To investigate the feasibility of ABC typing to redefine the subtypes of acute-onset type 1 diabetes mellitus (DM). Radioligand assay was used to detect glutamic acid decarboxylase-antibody (GAD-Ab) and tyrosine phosphatase autoantibody (IA-2A) in 308 patients with acute-onset type 1 DM. The patients were thus divided into 2 groups: pancreatic islet auto-antibody (demonstrated as A) positive group--positive in GAD-Ab or IA-2A--and pancreatic islet auto-antibody negative group. The clinical features and frequencies of HLA-DQ genotypes of these groups were compared. Within 24 hours after the correction of diabetic ketosis or diabetic ketoacidosis and after fasting for at least 8 h fasting and postprandial venous blood samples were collected to detect the fasting C peptide (FCP, demonstrated as B) reflecting the beta cell function, and postprandial C peptide (PCP). The patients were followed up for 2 years to know the insulin dosage (< 20 U/d or > or = 20 U/d). Receiver operating characteristic curve (ROC) was drawn to judge the values of fasting C peptide, body mass index (BMI, demonstrated as C) reflecting the central obesity, and HLA-DQ genotype in further typing among the A + and A - patients and the optimal cutoff points thereof.
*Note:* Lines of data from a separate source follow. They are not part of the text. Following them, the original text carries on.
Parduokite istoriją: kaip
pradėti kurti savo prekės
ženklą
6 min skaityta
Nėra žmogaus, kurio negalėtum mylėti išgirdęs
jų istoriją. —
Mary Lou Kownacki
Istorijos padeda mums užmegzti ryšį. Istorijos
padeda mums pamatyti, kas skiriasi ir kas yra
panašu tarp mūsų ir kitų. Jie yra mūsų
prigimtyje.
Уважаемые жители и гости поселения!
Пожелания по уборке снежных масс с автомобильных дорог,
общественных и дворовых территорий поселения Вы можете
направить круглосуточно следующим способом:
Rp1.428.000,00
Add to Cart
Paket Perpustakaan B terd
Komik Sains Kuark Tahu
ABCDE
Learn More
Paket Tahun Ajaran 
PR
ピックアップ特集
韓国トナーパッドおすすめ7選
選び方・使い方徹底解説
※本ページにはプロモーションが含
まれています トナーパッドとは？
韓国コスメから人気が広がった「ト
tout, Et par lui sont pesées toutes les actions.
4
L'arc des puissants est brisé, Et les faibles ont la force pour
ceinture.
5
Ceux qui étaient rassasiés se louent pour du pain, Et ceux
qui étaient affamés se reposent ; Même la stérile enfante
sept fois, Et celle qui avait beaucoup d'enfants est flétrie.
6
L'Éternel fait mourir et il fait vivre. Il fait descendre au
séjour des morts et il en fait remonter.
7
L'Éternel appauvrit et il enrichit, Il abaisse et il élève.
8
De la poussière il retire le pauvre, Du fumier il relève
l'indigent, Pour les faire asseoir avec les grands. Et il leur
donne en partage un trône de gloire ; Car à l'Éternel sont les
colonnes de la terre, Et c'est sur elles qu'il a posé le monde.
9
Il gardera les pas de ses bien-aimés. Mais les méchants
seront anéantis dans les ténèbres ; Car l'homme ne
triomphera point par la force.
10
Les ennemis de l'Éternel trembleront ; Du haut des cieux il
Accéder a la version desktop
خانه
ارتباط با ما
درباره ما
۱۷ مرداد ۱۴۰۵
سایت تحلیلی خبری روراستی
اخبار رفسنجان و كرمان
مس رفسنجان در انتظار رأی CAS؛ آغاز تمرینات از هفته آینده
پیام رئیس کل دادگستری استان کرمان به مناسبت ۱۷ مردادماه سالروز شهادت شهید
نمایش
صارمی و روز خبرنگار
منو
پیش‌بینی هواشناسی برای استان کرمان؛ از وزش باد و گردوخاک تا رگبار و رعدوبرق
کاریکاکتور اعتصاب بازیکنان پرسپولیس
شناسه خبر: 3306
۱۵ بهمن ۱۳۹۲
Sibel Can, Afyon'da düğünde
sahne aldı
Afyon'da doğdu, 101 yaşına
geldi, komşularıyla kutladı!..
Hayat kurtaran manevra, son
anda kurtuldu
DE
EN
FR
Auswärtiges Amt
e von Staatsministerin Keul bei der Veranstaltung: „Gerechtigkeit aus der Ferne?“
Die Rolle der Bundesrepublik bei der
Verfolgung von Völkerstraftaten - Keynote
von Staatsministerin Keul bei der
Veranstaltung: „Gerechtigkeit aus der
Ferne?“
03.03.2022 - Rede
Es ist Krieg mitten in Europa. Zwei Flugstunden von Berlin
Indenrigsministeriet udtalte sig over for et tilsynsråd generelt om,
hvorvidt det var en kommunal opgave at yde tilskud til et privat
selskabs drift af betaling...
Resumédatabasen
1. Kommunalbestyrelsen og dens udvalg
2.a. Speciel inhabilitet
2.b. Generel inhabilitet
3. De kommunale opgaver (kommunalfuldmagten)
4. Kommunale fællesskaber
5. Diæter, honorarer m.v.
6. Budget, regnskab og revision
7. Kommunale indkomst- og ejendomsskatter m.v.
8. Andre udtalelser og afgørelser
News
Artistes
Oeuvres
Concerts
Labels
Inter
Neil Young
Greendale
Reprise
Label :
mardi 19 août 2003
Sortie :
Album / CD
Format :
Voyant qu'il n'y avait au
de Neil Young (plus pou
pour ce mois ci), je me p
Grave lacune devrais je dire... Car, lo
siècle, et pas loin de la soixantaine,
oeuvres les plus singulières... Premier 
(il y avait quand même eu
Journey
Compared with the A - group, the metabolic disorders at the onset were more severe, the insulin dosage at the 2-year follow-up was higher, and the percentage of susceptible HLA-DQ genotype was higher in the A + group (P < 0.05 or < 0.01). The level of FCP (B) could be used to further subtyping in both A + and A - groups, with the optimal cutoff point of 150 pmol/L in the A + group and with the optimal cutoff point of 250 pmol/L in the A - group. BMI could be used for further classification in only A - group with the optimal cutoff point of 24 kg/m2. HLA-DQ genotypes were of little value in further classification both in A + and A - groups. ABC typing may be used as a new way to redefine the subtypes in acute-onset type 1 DM for prognosis.